"It all began one morning last July when we noticed a young man of twenty-six crying in his bed in Dr. Pitre's ward. He had just come from a long journey on foot and was exhausted, but that was not the cause of his tears. He wept because he could not prevent himself from departing on a trip when the need took him; he deserted family, work, and daily life to walk as fast as he could, straight ahead, sometimes doing 70 kilometers a day on foot, until in the end he would be arrested for vagrancy and thrown in prison."
--Dr. Philippe Tissie, July 1886
Thus begins the recorded case history of Albert Dadas, a native of France's Bordeaux region and the first diagnosed mad traveler, or fuguer. An occasional employee of a local gas company, Dadas suffered from a strange compulsion that led him to travel obsessively, often without identification, not knowing who he was or why he traveled. He became notorious for his extraordinary expeditions to such far-reaching spots as Algeria, Moscow, and Constantinople. Medical reports of Dadas set off at the time of a small epidemic of compulsive mad voyagers, the epicenter of which was Bordeaux, but which soon spread throughout France to Italy, Germany, and Russia.

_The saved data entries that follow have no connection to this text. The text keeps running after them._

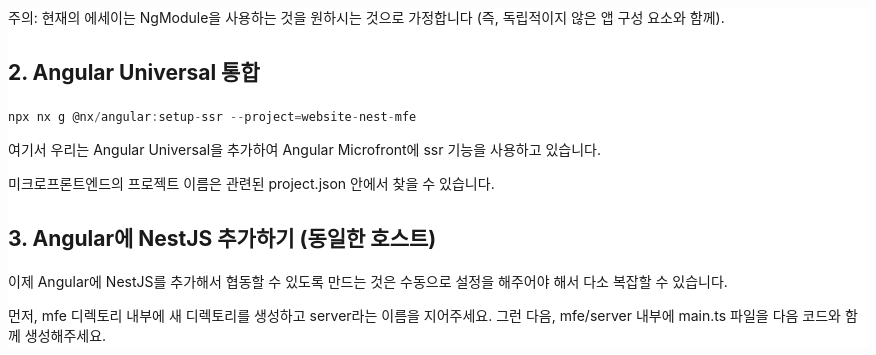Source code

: 

<ins class="adsbygoogle"
     style="display:block"
     data-ad-client="ca-pub-4877378276818686"
     data-ad-slot="1107185301"
     data-ad-format="auto"
     data-full-width-responsive="true"></ins>

<script>
     (adsbygoogle = window.adsbygoogle || []).push({});
</script>

주의: 현재의 에세이는 NgModule을 사용하는 것을 원하시는 것으로 가정합니다 (즉, 독립적이지 않은 앱 구성 요소와 함께).

## 2. Angular Universal 통합

```js
npx nx g @nx/angular:setup-ssr --project=website-nest-mfe
```

여기서 우리는 Angular Universal을 추가하여 Angular Microfront에 ssr 기능을 사용하고 있습니다.



<ins class="adsbygoogle"
     style="display:block"
     data-ad-client="ca-pub-4877378276818686"
     data-ad-slot="1107185301"
     data-ad-format="auto"
     data-full-width-responsive="true"></ins>

<script>
     (adsbygoogle = window.adsbygoogle || []).push({});
</script>

미크로프론트엔드의 프로젝트 이름은 관련된 project.json 안에서 찾을 수 있습니다.

## 3. Angular에 NestJS 추가하기 (동일한 호스트)

이제 Angular에 NestJS를 추가해서 협동할 수 있도록 만드는 것은 수동으로 설정을 해주어야 해서 다소 복잡할 수 있습니다.

먼저, mfe 디렉토리 내부에 새 디렉토리를 생성하고 server라는 이름을 지어주세요.
그런 다음, mfe/server 내부에 main.ts 파일을 다음 코드와 함께 생성해주세요.



<ins class="adsbygoogle"
     style="display:block"
     data-ad-client="ca-pub-4877378276818686"
     data-ad-slot="1107185301"
     data-ad-format="auto"
     data-full-width-responsive="true"></ins>

<script>
     (adsbygoogle = window.adsbygoogle || []).push({});
</script>
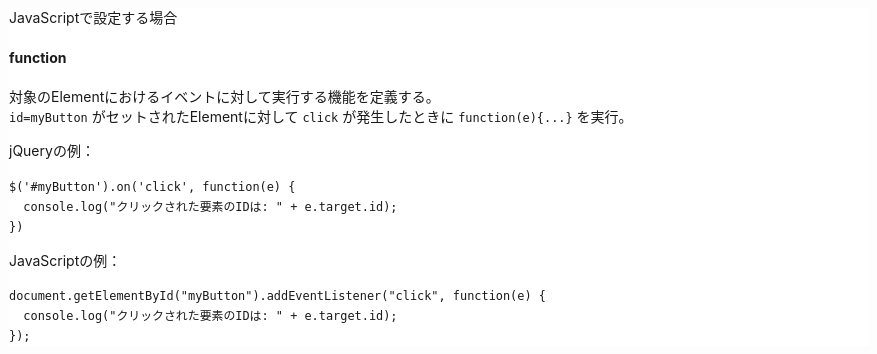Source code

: JavaScriptで設定する場合

#### function

対象のElementにおけるイベントに対して実行する機能を定義する。<br>
`id=myButton` がセットされたElementに対して `click` が発生したときに `function(e){...}` を実行。

jQueryの例：
```
$('#myButton').on('click', function(e) {
  console.log("クリックされた要素のIDは: " + e.target.id);
})
```
JavaScriptの例：
```
document.getElementById("myButton").addEventListener("click", function(e) {
  console.log("クリックされた要素のIDは: " + e.target.id);
});
```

Today we are similarly besieged by mental illnesses of the moment, such as chronic fatigue syndrome and attention deficit hyperactivity disorder. The debate rages about which of these conditions are affectations or cultural artifacts and which are "real." In Mad Travelers, Ian Hacking uses the Dadas case to weigh the legitimacy of cultural influences versus physical symptoms in the diagnosis of psychiatric disorders. He argues that psychological symptoms find stable homes at a given place and time, in "ecological niches" where transient illnesses flourish.
Using the records of Dadas's physician, Philippe Tissie, Hacking attempts to make sense of this strange epidemic. While telling his fascinating tale, he raises probing questions about the nature of mental disorders, the cultural repercussions of their diagnosis, and the relevance of this century-old case study for today's overanalyzed society.